WRITTEN TASK
Would you return the lines between the one holding "you need ruby" and the one holding "when you have", inclusive, and only those, exactly as they stand in the listing below?

··········

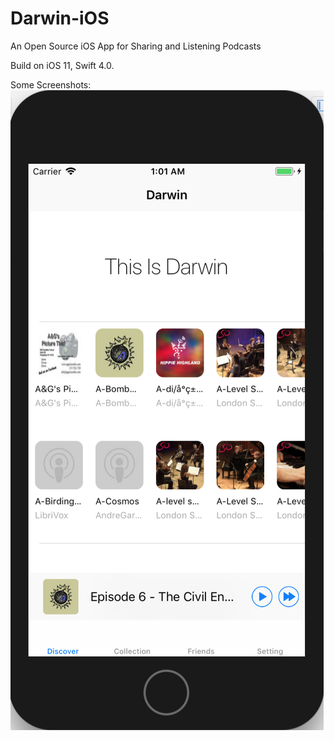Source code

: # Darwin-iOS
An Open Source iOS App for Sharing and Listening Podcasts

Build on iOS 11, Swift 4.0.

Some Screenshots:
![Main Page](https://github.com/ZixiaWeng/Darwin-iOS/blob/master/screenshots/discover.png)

··········

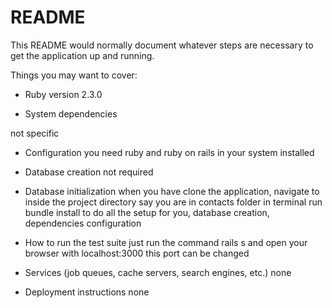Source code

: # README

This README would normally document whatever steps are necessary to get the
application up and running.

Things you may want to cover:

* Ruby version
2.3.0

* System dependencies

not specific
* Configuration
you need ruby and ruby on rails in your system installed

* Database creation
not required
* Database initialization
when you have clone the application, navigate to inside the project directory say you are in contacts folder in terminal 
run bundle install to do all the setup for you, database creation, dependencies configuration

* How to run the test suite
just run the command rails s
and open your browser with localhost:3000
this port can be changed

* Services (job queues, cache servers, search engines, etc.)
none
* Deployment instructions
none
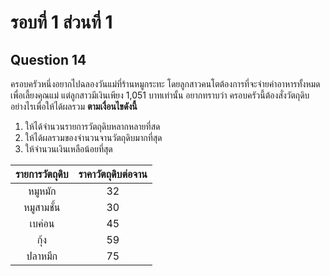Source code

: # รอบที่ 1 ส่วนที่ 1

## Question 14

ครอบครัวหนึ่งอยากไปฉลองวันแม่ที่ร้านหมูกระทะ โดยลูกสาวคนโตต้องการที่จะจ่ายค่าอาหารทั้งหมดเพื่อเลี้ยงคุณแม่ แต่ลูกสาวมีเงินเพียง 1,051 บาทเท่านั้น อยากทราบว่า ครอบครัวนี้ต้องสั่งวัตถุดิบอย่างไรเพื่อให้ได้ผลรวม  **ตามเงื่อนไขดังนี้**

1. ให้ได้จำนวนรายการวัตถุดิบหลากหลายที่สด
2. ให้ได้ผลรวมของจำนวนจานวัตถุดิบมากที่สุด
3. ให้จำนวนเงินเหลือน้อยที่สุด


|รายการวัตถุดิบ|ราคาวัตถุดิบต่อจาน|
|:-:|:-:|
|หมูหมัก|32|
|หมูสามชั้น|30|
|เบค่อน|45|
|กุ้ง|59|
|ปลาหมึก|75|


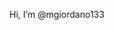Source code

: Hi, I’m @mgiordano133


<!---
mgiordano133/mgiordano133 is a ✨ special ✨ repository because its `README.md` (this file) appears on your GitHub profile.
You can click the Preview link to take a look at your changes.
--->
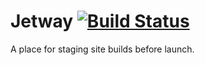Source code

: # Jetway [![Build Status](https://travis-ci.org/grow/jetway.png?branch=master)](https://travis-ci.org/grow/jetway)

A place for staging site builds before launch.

··········

EXERCISE RESULT
you need ruby and ruby on rails in your system installed

* Database creation
not required
* Database initialization
when you have clone the application, navigate to inside the project directory say you are in contacts folder in terminal 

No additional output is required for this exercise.